A particle moves along the x-axis according to `s=t^(3)-15/2t^(2)+12t+5`, where the symbols have their usual meaning.
(a) Determine the time when speed is increasing//decreasing.
(b) At what time, the velocity changes its direction?
(c ) Find the distance traveled in the first six seconds.

`s=t^(3)-15/2t^(2)+12t+5`
`v=(ds)/(dt)=3t^(2)-15t+12=3(t^(2)-5t+4)=3(t-1)(t-4)`
`a=(dv)/(dt)=6t-15=3(2t-5)`
When the velocity and acceleration have the same sign, the speed is increasing.
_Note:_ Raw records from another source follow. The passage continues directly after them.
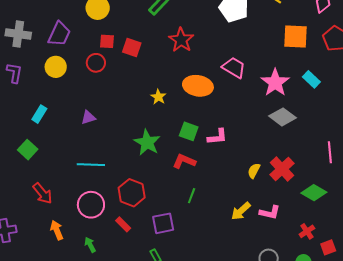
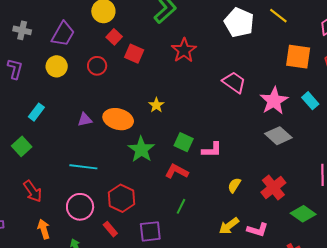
gray cross: (18, 34) -> (22, 30), size x0.7
red square: (107, 41) -> (114, 37), moved, turned 35
orange ellipse: (198, 86) -> (118, 119), moved
yellow semicircle: (254, 171) -> (234, 185), moved

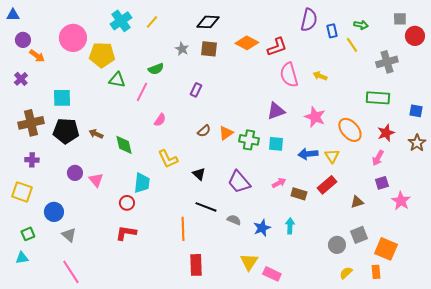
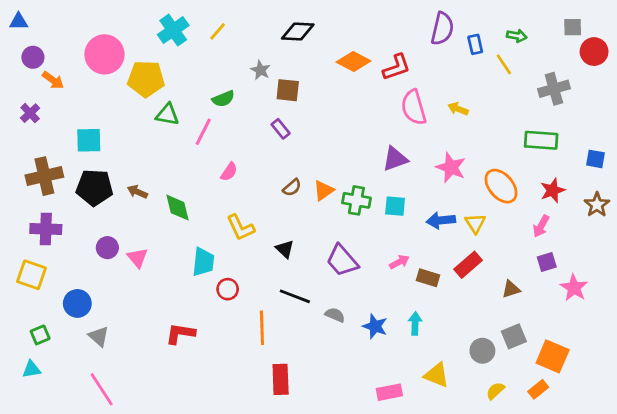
brown square: (209, 49) -> (288, 90), moved
purple rectangle: (196, 90) -> (281, 129), turned -64
purple cross: (32, 160) -> (46, 229), size x1.5
red circle: (127, 203) -> (228, 289), moved
blue star: (262, 228) -> (375, 326), turned -30
yellow triangle: (249, 262) -> (437, 375), moved, turned -42
orange rectangle: (376, 272) -> (538, 389), turned 56
pink rectangle: (272, 274) -> (389, 392), turned -36

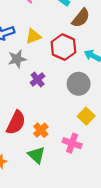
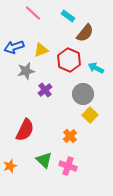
yellow square: (86, 116) -> (90, 115), moved
orange cross: (41, 130) -> (70, 136), moved
pink cross: (72, 143) -> (68, 166), moved

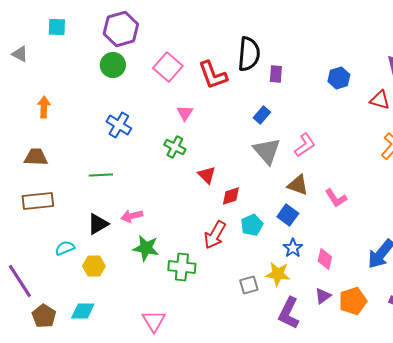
When the velocity and acceleration have opposite signs, the speed is decreasing.
When `t lt 2.5 s, a lt 0`
When `t gt 2.5 s, a gt 0`
(a) When `t lt 1 s, v gt 0, a lt 0`, the speed is decreasing
When `1 s lt t lt 2.5 s, v lt 0, a lt 0`, the speed is increasing
When `2.5 s lt t lt 4 s, v lt 0, a gt 0`, the speed is decreasing
When `t gt 4 s, v gt 0, a gt 0`, the speed is increasing
(b) `v=0=3(t-1)(t-4)impliest=1 s, 4s`
At `t=1 s` and `t=4 s`, the velocity changes direction
(c ) At `t=0, s=5m`
At `t=1s, s=10.5 m`
At `t=4s, s=-3m`
At `t=6s, s=23m`